(SOURCE RECORDS Opens)
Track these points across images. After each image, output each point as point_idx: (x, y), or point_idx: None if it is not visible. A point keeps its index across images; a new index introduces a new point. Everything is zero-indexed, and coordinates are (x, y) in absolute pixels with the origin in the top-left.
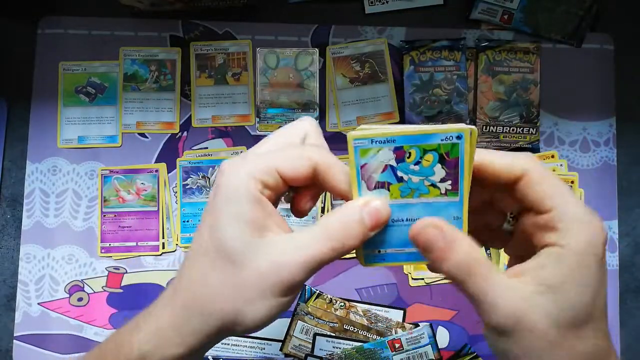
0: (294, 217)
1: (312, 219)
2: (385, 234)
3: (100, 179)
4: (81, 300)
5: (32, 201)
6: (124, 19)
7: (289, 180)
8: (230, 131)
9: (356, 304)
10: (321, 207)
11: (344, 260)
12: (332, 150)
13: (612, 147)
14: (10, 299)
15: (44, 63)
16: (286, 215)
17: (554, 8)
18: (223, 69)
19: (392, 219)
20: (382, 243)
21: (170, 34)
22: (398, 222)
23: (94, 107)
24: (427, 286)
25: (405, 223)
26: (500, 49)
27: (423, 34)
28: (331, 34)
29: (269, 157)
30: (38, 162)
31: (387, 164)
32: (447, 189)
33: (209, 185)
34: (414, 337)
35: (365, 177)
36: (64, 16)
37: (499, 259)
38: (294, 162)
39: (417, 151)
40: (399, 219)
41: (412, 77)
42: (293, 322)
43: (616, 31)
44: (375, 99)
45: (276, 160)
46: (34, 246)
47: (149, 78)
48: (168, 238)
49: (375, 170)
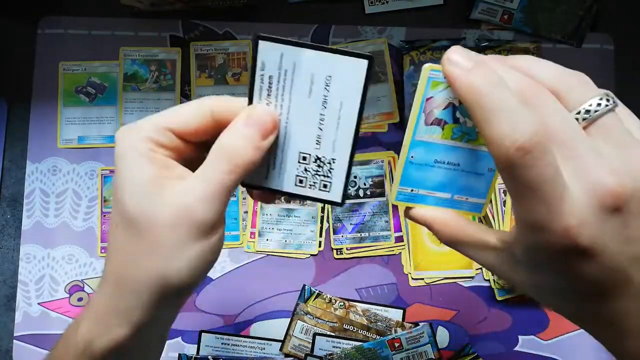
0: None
1: (312, 219)
2: (425, 173)
3: (101, 179)
4: (81, 300)
5: (32, 201)
6: (124, 19)
7: (185, 135)
8: None
9: (356, 304)
10: (321, 207)
11: (344, 260)
12: None
13: None
14: (10, 299)
15: (44, 63)
16: (286, 215)
17: (554, 8)
18: (223, 69)
19: (434, 159)
20: (419, 182)
21: (170, 34)
22: (440, 163)
23: (94, 107)
24: (427, 286)
25: (446, 166)
26: (500, 49)
27: (423, 34)
28: (331, 34)
29: (158, 116)
30: (38, 162)
31: (451, 101)
32: None
33: None
34: (413, 337)
35: (427, 111)
36: (64, 16)
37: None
38: (186, 115)
39: None
40: (442, 161)
41: (412, 77)
42: (293, 322)
43: (616, 31)
44: (375, 99)
45: (166, 117)
46: (34, 246)
47: (149, 78)
48: None
49: (438, 106)
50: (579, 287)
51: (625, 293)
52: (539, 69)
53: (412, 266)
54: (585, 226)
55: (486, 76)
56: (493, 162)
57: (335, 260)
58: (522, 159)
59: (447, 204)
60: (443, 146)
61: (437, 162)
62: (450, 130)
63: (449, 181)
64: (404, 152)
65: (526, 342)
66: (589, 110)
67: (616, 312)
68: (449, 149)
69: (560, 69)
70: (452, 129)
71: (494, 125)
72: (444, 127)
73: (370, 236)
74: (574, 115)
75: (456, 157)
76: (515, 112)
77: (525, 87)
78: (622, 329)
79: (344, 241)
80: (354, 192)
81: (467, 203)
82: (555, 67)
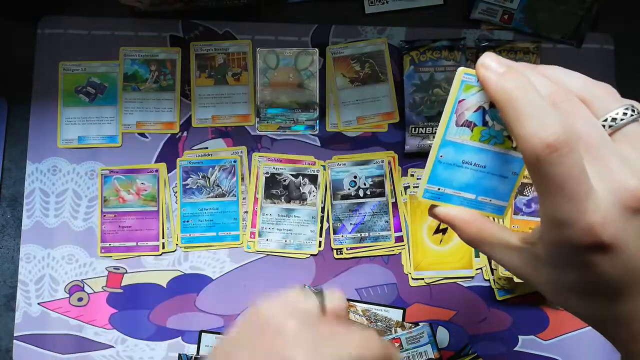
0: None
1: (312, 219)
2: (452, 173)
3: (101, 179)
4: (81, 300)
5: (32, 201)
6: (124, 19)
7: None
8: (230, 131)
9: (356, 304)
10: (321, 207)
11: (343, 261)
12: (332, 150)
13: None
14: (11, 299)
15: (44, 63)
16: (286, 215)
17: (554, 8)
18: (223, 69)
19: (462, 159)
20: (445, 182)
21: (170, 34)
22: (467, 164)
23: (94, 107)
24: (427, 286)
25: (472, 167)
26: (500, 48)
27: (423, 34)
28: (331, 34)
29: None
30: (38, 162)
31: (482, 105)
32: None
33: (209, 185)
34: (413, 336)
35: (458, 112)
36: (64, 16)
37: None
38: None
39: None
40: (469, 162)
41: (412, 77)
42: None
43: (616, 31)
44: (375, 99)
45: None
46: (34, 246)
47: (149, 78)
48: (168, 238)
49: (469, 108)
50: (599, 285)
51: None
52: (567, 78)
53: (412, 266)
54: (608, 224)
55: (518, 80)
56: (517, 167)
57: (335, 260)
58: (549, 156)
59: (471, 204)
60: (471, 147)
61: (465, 162)
62: (479, 132)
63: (474, 182)
64: (434, 150)
65: (526, 342)
66: (615, 119)
67: (632, 311)
68: (476, 151)
69: (588, 79)
70: (480, 132)
71: (524, 124)
72: (473, 129)
73: (370, 236)
74: (601, 122)
75: (483, 159)
76: (545, 113)
77: (555, 93)
78: (635, 328)
79: (344, 241)
80: (354, 192)
81: (490, 205)
82: (583, 77)
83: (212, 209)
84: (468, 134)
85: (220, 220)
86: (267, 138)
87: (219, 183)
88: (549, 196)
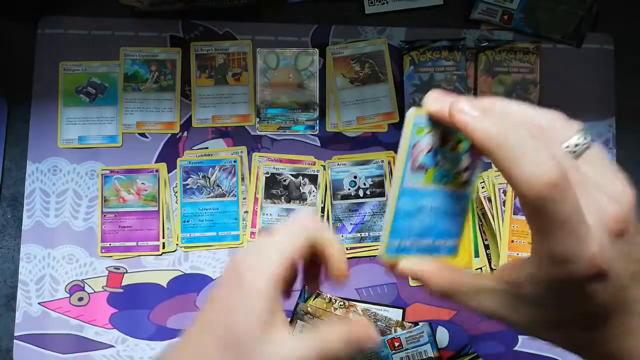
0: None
1: None
2: (410, 221)
3: (101, 179)
4: (81, 300)
5: (32, 201)
6: (124, 19)
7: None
8: (230, 131)
9: (356, 304)
10: (321, 207)
11: None
12: (332, 150)
13: (612, 148)
14: (11, 299)
15: (44, 63)
16: (286, 215)
17: (554, 8)
18: (223, 69)
19: (419, 206)
20: (404, 232)
21: (171, 34)
22: (423, 209)
23: (94, 107)
24: None
25: (428, 211)
26: (500, 49)
27: (423, 34)
28: (331, 34)
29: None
30: (38, 162)
31: (433, 146)
32: (465, 180)
33: (209, 185)
34: (413, 336)
35: (413, 157)
36: (64, 16)
37: (499, 260)
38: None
39: (456, 136)
40: (425, 206)
41: (412, 77)
42: (293, 321)
43: (616, 31)
44: (375, 99)
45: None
46: (34, 246)
47: (149, 78)
48: (168, 238)
49: (422, 151)
50: (590, 314)
51: (626, 311)
52: (520, 109)
53: None
54: (604, 252)
55: (499, 120)
56: (466, 203)
57: None
58: (550, 193)
59: (428, 250)
60: (426, 191)
61: (421, 208)
62: (432, 174)
63: (430, 226)
64: (393, 202)
65: (526, 342)
66: (577, 144)
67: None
68: (430, 194)
69: (537, 108)
70: (433, 174)
71: (521, 166)
72: (427, 171)
73: (370, 236)
74: (564, 150)
75: (437, 200)
76: (537, 151)
77: (528, 125)
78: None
79: (344, 241)
80: (354, 192)
81: (445, 247)
82: (532, 106)
83: (212, 209)
84: (422, 178)
85: (220, 220)
86: (267, 138)
87: (219, 183)
88: (550, 234)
(SOURCE RECORDS Closes)
● **ASSIGNMENT**:
The result should be an exact retyped version of all the entries above, containing no pictures.

● **COMPLETED EXERCISE**:
Track these points across images. After each image, output each point as point_idx: (x, y), or point_idx: None if it is not visible. A point keeps its index across images; a new index introduces a new point. Everything is zero-indexed, and coordinates are (x, y) in absolute pixels with the origin in the top-left.
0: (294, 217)
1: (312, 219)
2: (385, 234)
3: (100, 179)
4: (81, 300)
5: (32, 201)
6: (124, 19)
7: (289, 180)
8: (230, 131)
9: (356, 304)
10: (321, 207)
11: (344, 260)
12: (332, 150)
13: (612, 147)
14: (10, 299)
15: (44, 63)
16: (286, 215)
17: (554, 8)
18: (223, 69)
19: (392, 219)
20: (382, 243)
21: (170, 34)
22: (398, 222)
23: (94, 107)
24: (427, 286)
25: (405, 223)
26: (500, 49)
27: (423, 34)
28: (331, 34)
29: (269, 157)
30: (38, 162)
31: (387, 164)
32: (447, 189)
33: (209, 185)
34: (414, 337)
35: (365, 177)
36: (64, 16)
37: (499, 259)
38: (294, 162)
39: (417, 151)
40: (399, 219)
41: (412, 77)
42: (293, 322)
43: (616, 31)
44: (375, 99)
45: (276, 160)
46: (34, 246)
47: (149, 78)
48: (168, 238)
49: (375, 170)
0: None
1: (312, 219)
2: (425, 173)
3: (101, 179)
4: (81, 300)
5: (32, 201)
6: (124, 19)
7: (185, 135)
8: None
9: (356, 304)
10: (321, 207)
11: (344, 260)
12: None
13: None
14: (10, 299)
15: (44, 63)
16: (286, 215)
17: (554, 8)
18: (223, 69)
19: (434, 159)
20: (419, 182)
21: (170, 34)
22: (440, 163)
23: (94, 107)
24: (427, 286)
25: (446, 166)
26: (500, 49)
27: (423, 34)
28: (331, 34)
29: (158, 116)
30: (38, 162)
31: (451, 101)
32: None
33: None
34: (413, 337)
35: (427, 111)
36: (64, 16)
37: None
38: (186, 115)
39: None
40: (442, 161)
41: (412, 77)
42: (293, 322)
43: (616, 31)
44: (375, 99)
45: (166, 117)
46: (34, 246)
47: (149, 78)
48: None
49: (438, 106)
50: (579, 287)
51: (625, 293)
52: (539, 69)
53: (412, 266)
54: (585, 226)
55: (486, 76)
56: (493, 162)
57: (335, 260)
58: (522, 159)
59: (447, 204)
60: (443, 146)
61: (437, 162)
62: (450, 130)
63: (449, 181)
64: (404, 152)
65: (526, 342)
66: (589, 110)
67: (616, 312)
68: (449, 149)
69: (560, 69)
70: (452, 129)
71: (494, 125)
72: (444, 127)
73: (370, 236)
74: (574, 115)
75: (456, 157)
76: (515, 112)
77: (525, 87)
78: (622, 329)
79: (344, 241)
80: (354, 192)
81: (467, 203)
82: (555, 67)
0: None
1: (312, 219)
2: (452, 173)
3: (101, 179)
4: (81, 300)
5: (32, 201)
6: (124, 19)
7: None
8: (230, 131)
9: (356, 304)
10: (321, 207)
11: (343, 261)
12: (332, 150)
13: None
14: (11, 299)
15: (44, 63)
16: (286, 215)
17: (554, 8)
18: (223, 69)
19: (462, 159)
20: (445, 182)
21: (170, 34)
22: (467, 164)
23: (94, 107)
24: (427, 286)
25: (472, 167)
26: (500, 48)
27: (423, 34)
28: (331, 34)
29: None
30: (38, 162)
31: (482, 105)
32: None
33: (209, 185)
34: (413, 336)
35: (458, 112)
36: (64, 16)
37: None
38: None
39: None
40: (469, 162)
41: (412, 77)
42: None
43: (616, 31)
44: (375, 99)
45: None
46: (34, 246)
47: (149, 78)
48: (168, 238)
49: (469, 108)
50: (599, 285)
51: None
52: (567, 78)
53: (412, 266)
54: (608, 224)
55: (518, 80)
56: (517, 167)
57: (335, 260)
58: (549, 156)
59: (471, 204)
60: (471, 147)
61: (465, 162)
62: (479, 132)
63: (474, 182)
64: (434, 150)
65: (526, 342)
66: (615, 119)
67: (632, 311)
68: (476, 151)
69: (588, 79)
70: (480, 132)
71: (524, 124)
72: (473, 129)
73: (370, 236)
74: (601, 122)
75: (483, 159)
76: (545, 113)
77: (555, 93)
78: (635, 328)
79: (344, 241)
80: (354, 192)
81: (490, 205)
82: (583, 77)
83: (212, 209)
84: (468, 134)
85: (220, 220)
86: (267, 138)
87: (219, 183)
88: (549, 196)
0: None
1: None
2: (410, 221)
3: (101, 179)
4: (81, 300)
5: (32, 201)
6: (124, 19)
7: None
8: (230, 131)
9: (356, 304)
10: (321, 207)
11: None
12: (332, 150)
13: (612, 148)
14: (11, 299)
15: (44, 63)
16: (286, 215)
17: (554, 8)
18: (223, 69)
19: (419, 206)
20: (404, 232)
21: (171, 34)
22: (423, 209)
23: (94, 107)
24: None
25: (428, 211)
26: (500, 49)
27: (423, 34)
28: (331, 34)
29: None
30: (38, 162)
31: (433, 146)
32: (465, 180)
33: (209, 185)
34: (413, 336)
35: (413, 157)
36: (64, 16)
37: (499, 260)
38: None
39: (456, 136)
40: (425, 206)
41: (412, 77)
42: (293, 321)
43: (616, 31)
44: (375, 99)
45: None
46: (34, 246)
47: (149, 78)
48: (168, 238)
49: (422, 151)
50: (590, 314)
51: (626, 311)
52: (520, 109)
53: None
54: (604, 252)
55: (499, 120)
56: (466, 203)
57: None
58: (550, 193)
59: (428, 250)
60: (426, 191)
61: (421, 208)
62: (432, 174)
63: (430, 226)
64: (393, 202)
65: (526, 342)
66: (577, 144)
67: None
68: (430, 194)
69: (537, 108)
70: (433, 174)
71: (521, 166)
72: (427, 171)
73: (370, 236)
74: (564, 150)
75: (437, 200)
76: (537, 151)
77: (528, 125)
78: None
79: (344, 241)
80: (354, 192)
81: (445, 247)
82: (532, 106)
83: (212, 209)
84: (422, 178)
85: (220, 220)
86: (267, 138)
87: (219, 183)
88: (550, 234)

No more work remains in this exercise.